Pose-Conditioned Face Swap – added pose maps to align gaze and head angle.
Full Head Swap – replaced the entire head (including hair) for stronger identity control.
After ~2000 steps, the focus moved toward head swap refinement.
At ~4000 steps, the dataset was narrowed to perfect skin-tone matches, and by the end of training,
the dataset evolved from 628 → 138 → 76 high-quality samples for final fine-tuning.
⚠️ Note:
While Focus Face can still perform standard face swaps, it’s more naturally inclined toward full head swaps due to its data balance.
This was intentional in part, but also a side-effect of dataset distribution and mixed conditioning.
⚠️ Important Notice
Do not share results involving real people, celebrities, or public figures.
Civitai’s moderation may disable posts that violate likeness or consent rules.
This model is intended only for artistic and fictional characters, educational use, and AI experimentation.
I take no responsibility for any misuse of this model. Please use it responsibly and respect all likeness rights.
Description
🎬 BFS — Video Head Swap (Bernini-R / Wan 2.2)
A separate, video branch of the BFS series — it's a LoRA trained on top of Bernini-R (the ByteDance Bernini renderer, built on Wan2.2-T2V-A14B). It does head/face swap on video
clips while keeping the body, motion, clothing and scene of the source video.
How it works (why it's not a "normal" LoRA)
Bernini is a reference-conditioned (in-context) model. There are no new layers, but the training is not a standard character LoRA — for every step the pipeline:
- VAE-encodes the guide video and the head reference image as clean latents (same Wan latent space as the target),
- concatenates them into the same self-attention sequence as the noisy target, each tagged with its source_id RoPE phase (target = 0, guide = 1, reference = 2),
- and computes the flow-matching loss only on the target tokens.
Because a normal trainer (e.g. the standard AI-Toolkit Wan path) just noises a single clip, it can't teach this. I wrote a custom training script for it — open source here:
⚙️ Training details
- Base: Bernini-R (Wan2.2-T2V-A14B), dual-expert MoE (high-noise + low-noise) → the LoRA is a high/low pair, each applied to its respective expert.
- Config: rank 64 / alpha 64, lr 1e-4, 73 frames, 640 px long edge, single-expert GPU offload (only the routed expert stays on GPU so high frame counts fit one card).
- Dataset: ~538 head-swap triplets (target video, guide video, head-reference image). Captions are intentionally minimal — most are just the trigger head_swap:, so identity comes from the reference + in-context mechanism, not the text.

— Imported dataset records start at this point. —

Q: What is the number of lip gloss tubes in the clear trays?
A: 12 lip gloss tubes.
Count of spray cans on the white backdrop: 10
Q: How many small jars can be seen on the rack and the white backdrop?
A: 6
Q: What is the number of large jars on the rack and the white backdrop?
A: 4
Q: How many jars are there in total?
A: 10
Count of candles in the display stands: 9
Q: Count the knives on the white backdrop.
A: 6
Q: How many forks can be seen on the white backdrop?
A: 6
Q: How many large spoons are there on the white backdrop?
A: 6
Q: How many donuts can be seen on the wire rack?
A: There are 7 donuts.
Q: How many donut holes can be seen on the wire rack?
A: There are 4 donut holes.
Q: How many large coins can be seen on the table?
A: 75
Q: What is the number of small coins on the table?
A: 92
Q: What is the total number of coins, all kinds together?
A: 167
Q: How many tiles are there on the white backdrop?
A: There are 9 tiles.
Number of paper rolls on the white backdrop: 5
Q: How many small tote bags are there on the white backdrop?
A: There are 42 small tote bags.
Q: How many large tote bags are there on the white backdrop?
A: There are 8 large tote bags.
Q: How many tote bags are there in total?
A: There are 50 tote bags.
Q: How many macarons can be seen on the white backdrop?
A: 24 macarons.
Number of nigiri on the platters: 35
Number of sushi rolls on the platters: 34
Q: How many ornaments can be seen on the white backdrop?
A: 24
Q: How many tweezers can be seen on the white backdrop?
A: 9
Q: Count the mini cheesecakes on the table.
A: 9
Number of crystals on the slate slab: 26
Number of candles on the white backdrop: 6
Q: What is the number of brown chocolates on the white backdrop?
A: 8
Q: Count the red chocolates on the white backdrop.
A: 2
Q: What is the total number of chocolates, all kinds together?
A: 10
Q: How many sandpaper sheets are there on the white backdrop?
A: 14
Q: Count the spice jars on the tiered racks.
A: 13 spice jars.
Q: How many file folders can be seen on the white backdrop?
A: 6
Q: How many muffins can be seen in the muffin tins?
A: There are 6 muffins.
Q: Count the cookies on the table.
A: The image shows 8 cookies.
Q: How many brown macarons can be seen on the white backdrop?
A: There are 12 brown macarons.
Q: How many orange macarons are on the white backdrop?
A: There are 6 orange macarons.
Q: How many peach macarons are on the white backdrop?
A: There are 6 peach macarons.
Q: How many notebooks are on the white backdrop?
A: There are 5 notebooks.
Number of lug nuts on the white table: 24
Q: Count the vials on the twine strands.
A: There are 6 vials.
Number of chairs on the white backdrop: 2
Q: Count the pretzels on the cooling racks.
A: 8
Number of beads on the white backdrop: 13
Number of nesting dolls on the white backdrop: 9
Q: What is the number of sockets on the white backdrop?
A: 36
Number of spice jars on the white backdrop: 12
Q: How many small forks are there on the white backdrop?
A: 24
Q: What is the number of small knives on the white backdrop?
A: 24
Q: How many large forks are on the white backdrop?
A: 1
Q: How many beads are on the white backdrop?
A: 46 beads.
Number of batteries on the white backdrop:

- Steps: best results around 2,500–3,000 (ArcFace identity similarity plateaus ~0.57; FM loss is flat, ArcFace is the real signal).
🔧 Usage (ComfyUI)
- Base must be Bernini-R (high + low), not vanilla Wan2.2 — the LoRA is a delta on Bernini's in-context fine-tune.
- Apply ..._high_noise to the high-noise model and ..._low_noise to the low-noise model.
- rank 64 / alpha 64 → scaling 1.0; start at strength 0.7–1.0.
- Use the Head-Swap Bernini Conditioning node (in my BFS node pack): guide_video → source_id 1 (kept), head_image → source_id 2 (identity).
- Trigger: head_swap: (alone is enough; an optional FACE/ACTION description can follow).
🧠 Personal notes
- Crop the reference to head/shoulders only — a full-body reference makes the body bleed into the result.
- Output follows the guide video (it becomes the rendered frame), so a clean, well-sized guide gives the best result.
- Stay near the trained resolution/frames (≈640 / 73f) — pushing far beyond is where temporal consistency starts to break.